エネルギー価格や原材料費の高騰が長期化する中、県内の中小企業は厳しい経営環境に置かれています。特に、コスト上昇分を十分に取引価格へ転嫁できず、利益が圧迫されることで、「賃上げの必要性は理解しているが、その原資がない」という切実な声が上がっています。
【議会での質問】
私は県議会で、こうした現状を踏まえ、事業継続を図りながら持続的な賃上げにつなげていくため、県としてどのように環境整備に取り組んでいくのか質問しました。背景には、賃上げは単に給与の問題にとどまらず、消費を生み、企業収益を押し上げ、さらに投資や雇用の拡大につながる、地域経済全体の好循環をつくる重要な鍵であるとの考えがあります。
【県の答弁】
これに対し県からは、中小企業が持続的に賃上げを行うには、生産性の向上や適切な価格転嫁によって収益性を高め、賃上げの原資を確保することが重要であるとの認識が示されました。そのうえで、生産性向上に資する設備投資への助成や、経営改善に向けたワンストップ相談対応を通じて、企業の経営基盤の強化を図っていくとの答弁がありました。
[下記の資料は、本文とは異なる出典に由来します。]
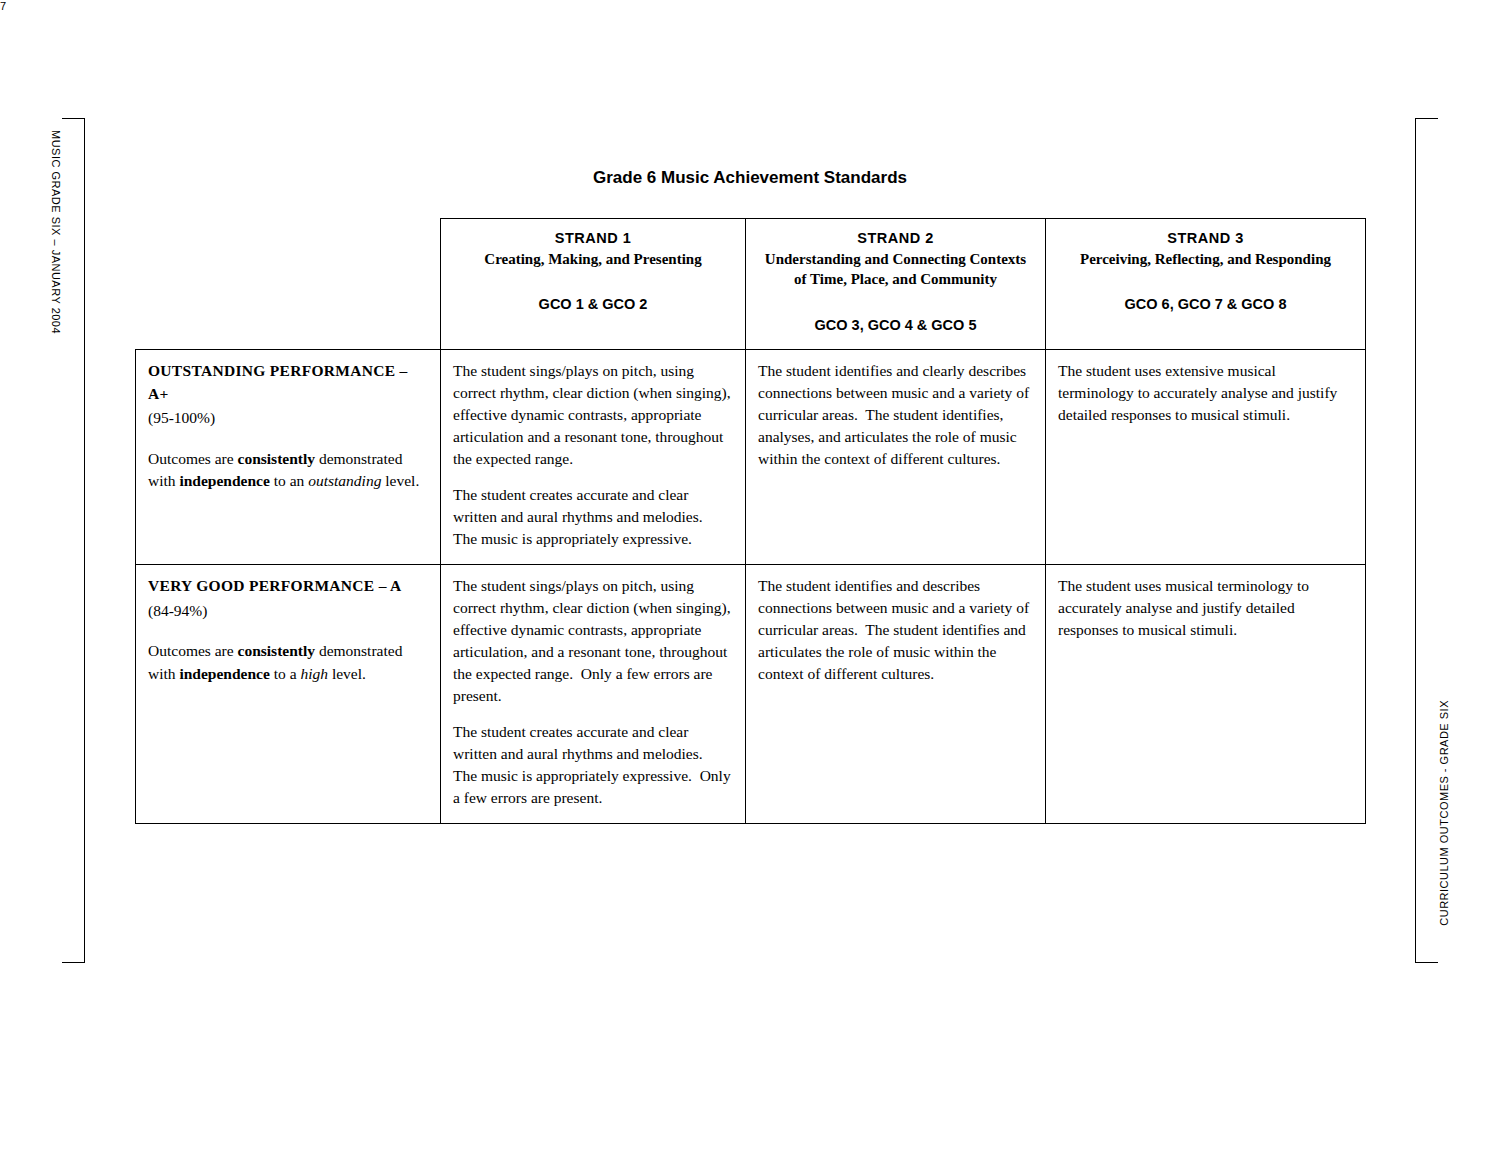MUSIC GRADE SIX – JANUARY 2004
7
CURRICULUM OUTCOMES - GRADE SIX
Grade 6 Music Achievement Standards
| | STRAND 1 Creating, Making, and Presenting GCO 1 & GCO 2 | STRAND 2 Understanding and Connecting Contexts of Time, Place, and Community GCO 3, GCO 4 & GCO 5 | STRAND 3 Perceiving, Reflecting, and Responding GCO 6, GCO 7 & GCO 8 |
| OUTSTANDING PERFORMANCE – A+ (95-100%) Outcomes are consistently demonstrated with independence to an outstanding level. | The student sings/plays on pitch, using correct rhythm, clear diction (when singing), effective dynamic contrasts, appropriate articulation and a resonant tone, throughout the expected range. The student creates accurate and clear written and aural rhythms and melodies. The music is appropriately expressive. | The student identifies and clearly describes connections between music and a variety of curricular areas. The student identifies, analyses, and articulates the role of music within the context of different cultures. | The student uses extensive musical terminology to accurately analyse and justify detailed responses to musical stimuli. |
| VERY GOOD PERFORMANCE – A (84-94%) Outcomes are consistently demonstrated with independence to a high level. | The student sings/plays on pitch, using correct rhythm, clear diction (when singing), effective dynamic contrasts, appropriate articulation, and a resonant tone, throughout the expected range. Only a few errors are present. The student creates accurate and clear written and aural rhythms and melodies. The music is appropriately expressive. Only a few errors are present. | The student identifies and describes connections between music and a variety of curricular areas. The student identifies and articulates the role of music within the context of different cultures. | The student uses musical terminology to accurately analyse and justify detailed responses to musical stimuli. |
さらに、中小企業診断士などの専門家を派遣し、価格交渉のアドバイスを行う伴走支援や、「パートナーシップ構築宣言」の登録促進などを通じて、適切な価格転嫁と取引の適正化を後押ししていく方針も示されました。
【私の要望】
私は要望として、価格転嫁支援、生産性向上支援、そしてデジタル化支援を組み合わせ、持続的な賃上げの土台を築いていくことが重要であると訴えました。
物価高騰の影響が続く今だからこそ、県内中小企業が適正な対価を確保し、前向きな投資と賃上げに踏み出せる環境づくりが欠かせません。これからも、現場の声を大切にしながら、地域経済を支える中小企業をしっかり後押しする政策の充実に取り組んでまいります。